Within the area of the monument two barrows have also been identified. One is sited on the southern edge of the levelled airfield at SE 5153 8139, now surviving to a height of 0.2m but recorded in the C19 as being about 11m in diameter and 1.8m high. It is positioned on a false crest to be clearly visible when ascending up the natural gully interpreted as the southern entrance to the fort, however it is considered to pre-date the hill fort and is likely to be of early Bronze Age date (about 2000 to 1500 BC). The other, a roughly circular mound about 8m in diameter and 0.3m high is at SE 5159 8128 may also be early Bronze Age but is similar in size to others in the area shown by excavation to have been Iron Age square barrows.

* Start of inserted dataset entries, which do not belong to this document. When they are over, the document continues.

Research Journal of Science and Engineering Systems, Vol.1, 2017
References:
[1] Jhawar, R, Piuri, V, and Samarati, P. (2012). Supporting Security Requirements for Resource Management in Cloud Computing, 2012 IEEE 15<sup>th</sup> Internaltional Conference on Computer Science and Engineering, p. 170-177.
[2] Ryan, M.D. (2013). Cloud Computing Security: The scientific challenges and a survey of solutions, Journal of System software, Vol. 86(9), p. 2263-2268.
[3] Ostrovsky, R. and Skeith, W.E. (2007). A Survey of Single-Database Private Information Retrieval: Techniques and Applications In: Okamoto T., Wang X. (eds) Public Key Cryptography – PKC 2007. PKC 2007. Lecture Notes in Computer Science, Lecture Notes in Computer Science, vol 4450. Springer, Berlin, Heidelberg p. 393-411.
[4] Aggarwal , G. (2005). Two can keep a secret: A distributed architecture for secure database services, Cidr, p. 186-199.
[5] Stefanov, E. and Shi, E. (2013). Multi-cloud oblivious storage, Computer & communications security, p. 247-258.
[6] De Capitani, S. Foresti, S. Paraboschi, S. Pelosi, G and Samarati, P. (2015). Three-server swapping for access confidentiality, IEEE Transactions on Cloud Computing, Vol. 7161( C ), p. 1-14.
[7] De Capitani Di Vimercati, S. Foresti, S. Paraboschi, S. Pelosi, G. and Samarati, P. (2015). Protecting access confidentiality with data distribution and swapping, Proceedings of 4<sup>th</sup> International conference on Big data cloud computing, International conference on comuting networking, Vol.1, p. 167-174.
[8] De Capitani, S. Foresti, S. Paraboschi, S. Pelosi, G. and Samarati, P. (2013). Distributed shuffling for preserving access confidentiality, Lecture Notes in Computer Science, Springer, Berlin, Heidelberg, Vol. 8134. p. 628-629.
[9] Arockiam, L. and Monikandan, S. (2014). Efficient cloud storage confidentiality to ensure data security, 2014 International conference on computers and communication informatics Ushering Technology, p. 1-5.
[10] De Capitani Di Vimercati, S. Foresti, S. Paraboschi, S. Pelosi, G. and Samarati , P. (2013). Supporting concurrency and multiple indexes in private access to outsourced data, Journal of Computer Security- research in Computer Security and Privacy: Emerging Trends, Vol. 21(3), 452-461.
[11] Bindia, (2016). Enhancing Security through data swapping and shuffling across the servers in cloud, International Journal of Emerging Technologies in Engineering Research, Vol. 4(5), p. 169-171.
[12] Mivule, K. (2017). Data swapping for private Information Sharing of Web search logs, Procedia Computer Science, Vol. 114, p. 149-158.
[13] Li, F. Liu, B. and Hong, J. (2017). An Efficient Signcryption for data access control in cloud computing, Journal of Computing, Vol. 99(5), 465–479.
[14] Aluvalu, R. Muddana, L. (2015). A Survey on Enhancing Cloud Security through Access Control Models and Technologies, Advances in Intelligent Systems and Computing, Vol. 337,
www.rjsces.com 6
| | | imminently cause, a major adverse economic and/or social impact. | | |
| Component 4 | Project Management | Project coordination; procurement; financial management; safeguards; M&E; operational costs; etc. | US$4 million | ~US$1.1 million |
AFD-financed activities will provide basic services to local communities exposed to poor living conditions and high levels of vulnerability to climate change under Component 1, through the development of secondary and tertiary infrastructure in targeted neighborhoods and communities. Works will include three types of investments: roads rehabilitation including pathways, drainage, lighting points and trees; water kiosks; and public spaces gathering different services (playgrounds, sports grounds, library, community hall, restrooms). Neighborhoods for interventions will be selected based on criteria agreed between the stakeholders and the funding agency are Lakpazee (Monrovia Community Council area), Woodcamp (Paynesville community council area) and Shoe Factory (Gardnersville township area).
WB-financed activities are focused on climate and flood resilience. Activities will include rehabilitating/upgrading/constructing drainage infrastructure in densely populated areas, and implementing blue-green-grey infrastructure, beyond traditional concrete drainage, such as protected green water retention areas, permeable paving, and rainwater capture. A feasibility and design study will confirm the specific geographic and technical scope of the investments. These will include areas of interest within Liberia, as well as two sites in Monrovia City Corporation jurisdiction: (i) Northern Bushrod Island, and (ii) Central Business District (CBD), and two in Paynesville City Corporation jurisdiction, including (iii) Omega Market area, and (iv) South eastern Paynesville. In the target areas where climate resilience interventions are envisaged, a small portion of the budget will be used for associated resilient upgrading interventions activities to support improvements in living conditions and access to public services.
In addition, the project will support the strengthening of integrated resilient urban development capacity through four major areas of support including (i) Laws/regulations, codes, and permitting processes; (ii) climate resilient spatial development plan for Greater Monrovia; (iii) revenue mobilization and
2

AREA OF MONUMENT: this is defined by the extent of the fort as surveyed by Historic England (then English Heritage) in 2001, generally with an additional 5m margin for the support and protection of the monument. On the south side of the monument the boundary is drawn to follow the northern side of the tarmacked footpath around the Kilburn White Horse. To the west of the White Horse, the line is drawn to follow contour lines marking the edge of the scarp, archaeological remains considered to extend to the edge of the scarp on the western side of the monument, an additional 5m margin on this side not being required. On the northern side of the monument the boundary is modified to exclude the area occupied by the buildings and hard standings of the Yorkshire Gliding Club, together with some areas of immediately adjacent land considered to have been previously disturbed.
EXCLUSIONS: within the area of the monument, tarmac road and path surfaces, fences, posts, benches, litter bins and stone plinths for information boards are all excluded from the scheduling, although the ground beneath remains included.